I always imagine the Grey King to be some kind of criminal mastermind, and he is, but it’s always a surprise to me that he didn’t start out that way. He wasn’t born anywhere near the criminal underground. It wasn’t a Capa who sent him down a path of violence, it was the supposedly beneficent civil government. The people who are supposed to be helping the public, making sure society continues to work, those are the people who turned the Grey King into the creature he became. His game has less than nothing to do with Locke and his false-facing, and it has everything to do with revenge against an entire class of people. Locke is a ton of fun, but the Grey King? he is a stone cold conscienceless mother fucker steeped in pure venomous hatred.
In another world, the Grey King could be a great antihero protagonist.
6. Were you surprised that Locke, being given two possible choices (one of which could possibly mean he would miss his chance for revenge on the Grey King) chose to go back to the Tower – especially given that (1) he would have difficulty in getting into the building (2) he would have difficulty in convincing them about the situation and (3) he would have difficulty in remaining free afterwards? Did anyone else nearly pee their pants when Locke and the rest were carrying the sculptures up to the roof garden?
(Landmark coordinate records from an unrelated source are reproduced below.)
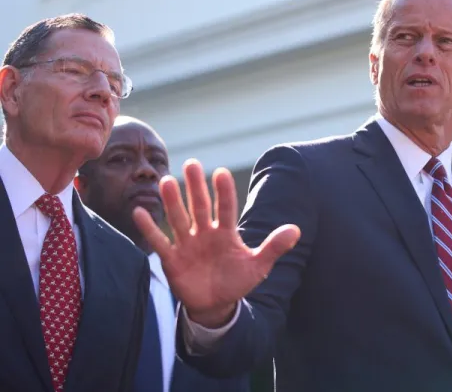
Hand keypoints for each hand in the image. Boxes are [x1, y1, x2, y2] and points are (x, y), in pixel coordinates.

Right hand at [133, 159, 299, 327]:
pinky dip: (149, 228)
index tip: (220, 172)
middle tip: (191, 164)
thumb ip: (274, 247)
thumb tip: (296, 230)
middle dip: (195, 187)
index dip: (224, 192)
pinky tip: (139, 212)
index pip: (226, 208)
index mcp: (226, 232)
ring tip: (166, 181)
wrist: (216, 304)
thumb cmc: (237, 281)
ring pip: (178, 219)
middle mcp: (205, 233)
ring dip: (172, 202)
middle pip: (199, 206)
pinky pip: (159, 242)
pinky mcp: (172, 259)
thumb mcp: (258, 265)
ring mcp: (187, 244)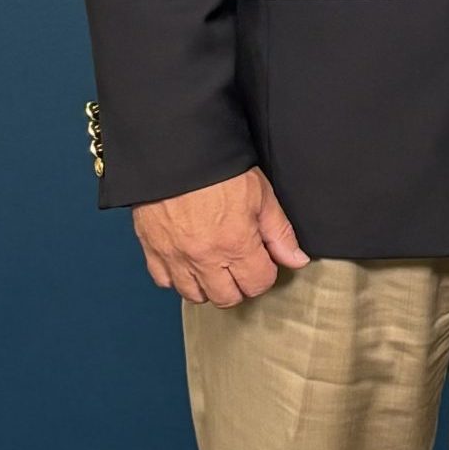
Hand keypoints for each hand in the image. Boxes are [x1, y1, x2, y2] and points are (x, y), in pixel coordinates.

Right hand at [133, 168, 309, 307]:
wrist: (174, 151)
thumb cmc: (219, 169)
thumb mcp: (261, 195)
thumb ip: (279, 233)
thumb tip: (296, 260)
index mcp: (235, 245)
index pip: (258, 284)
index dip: (265, 273)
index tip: (263, 259)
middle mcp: (204, 258)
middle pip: (227, 298)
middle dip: (240, 285)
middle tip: (241, 264)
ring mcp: (175, 257)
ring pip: (195, 295)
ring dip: (209, 285)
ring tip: (216, 264)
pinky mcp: (151, 250)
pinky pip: (165, 282)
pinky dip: (178, 277)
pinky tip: (189, 260)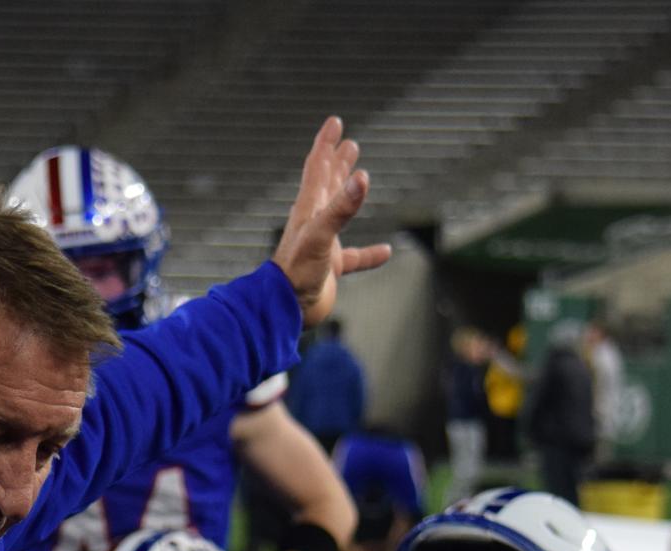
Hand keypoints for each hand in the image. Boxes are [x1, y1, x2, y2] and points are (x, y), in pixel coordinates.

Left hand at [271, 117, 391, 325]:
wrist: (285, 309)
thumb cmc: (297, 272)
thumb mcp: (321, 235)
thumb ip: (342, 207)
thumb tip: (363, 177)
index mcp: (309, 209)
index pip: (317, 168)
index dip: (326, 144)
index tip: (335, 121)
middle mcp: (315, 223)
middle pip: (327, 184)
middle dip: (337, 162)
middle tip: (348, 143)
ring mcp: (323, 244)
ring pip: (339, 213)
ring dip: (348, 194)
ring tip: (359, 177)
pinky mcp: (331, 267)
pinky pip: (355, 257)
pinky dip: (369, 253)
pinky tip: (384, 252)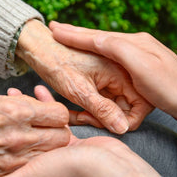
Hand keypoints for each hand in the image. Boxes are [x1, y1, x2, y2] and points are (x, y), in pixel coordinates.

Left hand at [0, 86, 158, 176]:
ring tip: (15, 92)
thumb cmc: (69, 176)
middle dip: (8, 121)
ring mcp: (56, 157)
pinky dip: (46, 108)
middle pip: (19, 144)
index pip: (5, 162)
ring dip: (26, 112)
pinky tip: (40, 92)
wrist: (110, 169)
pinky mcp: (71, 144)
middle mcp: (41, 172)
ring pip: (34, 131)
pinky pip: (53, 124)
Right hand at [0, 94, 70, 176]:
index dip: (55, 113)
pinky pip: (28, 168)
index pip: (59, 114)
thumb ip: (18, 104)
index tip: (49, 114)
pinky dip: (28, 162)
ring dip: (44, 148)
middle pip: (61, 138)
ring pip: (48, 156)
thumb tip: (34, 106)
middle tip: (45, 128)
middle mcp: (18, 136)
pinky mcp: (2, 174)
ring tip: (31, 141)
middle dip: (56, 132)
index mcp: (15, 112)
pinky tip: (16, 154)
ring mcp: (11, 159)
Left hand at [16, 20, 152, 132]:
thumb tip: (122, 128)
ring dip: (96, 115)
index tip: (95, 120)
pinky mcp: (102, 81)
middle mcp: (122, 74)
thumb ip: (102, 109)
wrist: (39, 47)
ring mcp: (112, 78)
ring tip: (76, 115)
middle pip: (126, 108)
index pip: (137, 108)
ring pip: (113, 107)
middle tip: (82, 118)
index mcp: (123, 72)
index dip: (120, 120)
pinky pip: (104, 101)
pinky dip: (91, 109)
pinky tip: (75, 110)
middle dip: (105, 118)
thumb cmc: (57, 63)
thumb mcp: (79, 90)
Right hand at [49, 21, 176, 122]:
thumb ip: (118, 49)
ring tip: (69, 36)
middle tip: (57, 28)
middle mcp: (137, 44)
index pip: (98, 36)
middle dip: (78, 33)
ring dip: (86, 41)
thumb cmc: (169, 85)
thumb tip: (96, 38)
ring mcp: (140, 55)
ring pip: (106, 46)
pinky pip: (114, 56)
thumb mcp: (141, 65)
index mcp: (134, 43)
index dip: (76, 34)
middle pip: (100, 38)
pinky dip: (99, 53)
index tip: (55, 30)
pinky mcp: (143, 67)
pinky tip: (94, 52)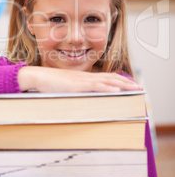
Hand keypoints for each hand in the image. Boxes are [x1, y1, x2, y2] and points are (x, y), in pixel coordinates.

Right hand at [18, 66, 142, 92]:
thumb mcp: (65, 88)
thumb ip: (75, 92)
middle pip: (111, 78)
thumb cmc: (49, 84)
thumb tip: (82, 99)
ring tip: (134, 88)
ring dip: (122, 85)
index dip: (119, 81)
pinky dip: (108, 87)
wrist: (38, 77)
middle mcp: (86, 77)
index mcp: (84, 78)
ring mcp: (82, 80)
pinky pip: (96, 86)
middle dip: (126, 83)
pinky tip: (117, 90)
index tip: (129, 85)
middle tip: (139, 87)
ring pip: (107, 81)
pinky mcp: (77, 85)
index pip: (106, 77)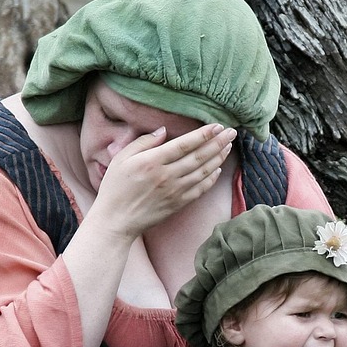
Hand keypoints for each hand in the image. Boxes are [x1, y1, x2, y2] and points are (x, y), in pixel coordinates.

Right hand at [90, 123, 236, 238]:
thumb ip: (143, 142)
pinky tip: (218, 168)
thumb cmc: (114, 187)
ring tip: (228, 146)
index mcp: (152, 162)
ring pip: (203, 172)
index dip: (203, 134)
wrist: (116, 220)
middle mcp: (167, 176)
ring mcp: (175, 191)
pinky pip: (200, 189)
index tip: (217, 126)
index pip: (184, 144)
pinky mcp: (178, 204)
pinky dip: (211, 178)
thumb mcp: (121, 158)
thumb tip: (163, 130)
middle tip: (232, 132)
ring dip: (219, 158)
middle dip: (218, 143)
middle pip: (199, 157)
Locke is a thief, he’s not a killer. The revenge that he’s looking for isn’t on the nobles of Camorr. It could be said that because of his love for the nobles and peers of Camorr, he lets Conte beat the shit out of him. So I wasn’t surprised. Getting in the tower was just slightly more difficult that getting money and clothes out of Merragio’s. If anyone can pull off something like that, it’s The Thorn of Camorr! and OK, so maybe Dona Salvara was a little too easily convinced to break open the sculpture and look inside, but come on, everyone was in desperate need of a little plot devicing at that particular moment!
Oh so carefully carrying those sculptures of to the roof, I didn’t so much pee my pants as sweated buckets of bullets. But when Locke tells Vorchenza where the money is buried? now at that, I laughed so hard I nearly did pee my pants, especially when Vorchenza and her men go to dig it up!
7. Finally, the other question I would chuck in here is that, following the end of the book I was intrigued to check out some of the reviews of LOLL and noticed that the negative reviews mentioned the use of profanity. How did you feel about this – was it excessive? Just enough? Not enough?
what? there was profanity in this book? Why didn’t someone fucking tell me? 😉
I’ve given this book to more than one person who has handed it back to me and said “couldn’t get into it, Locke is a really unlikeable character”, so maybe people who gave it negative reviews had similar thoughts.
8. Okay one further, and probably most important but very quick question – having finished, will you pick up the sequel, Red Seas Under Red Skies?
hell to the yeah!! actually, I HAVE to pick it up in the next day or so so I can figure out all the chapter breaks for our read along!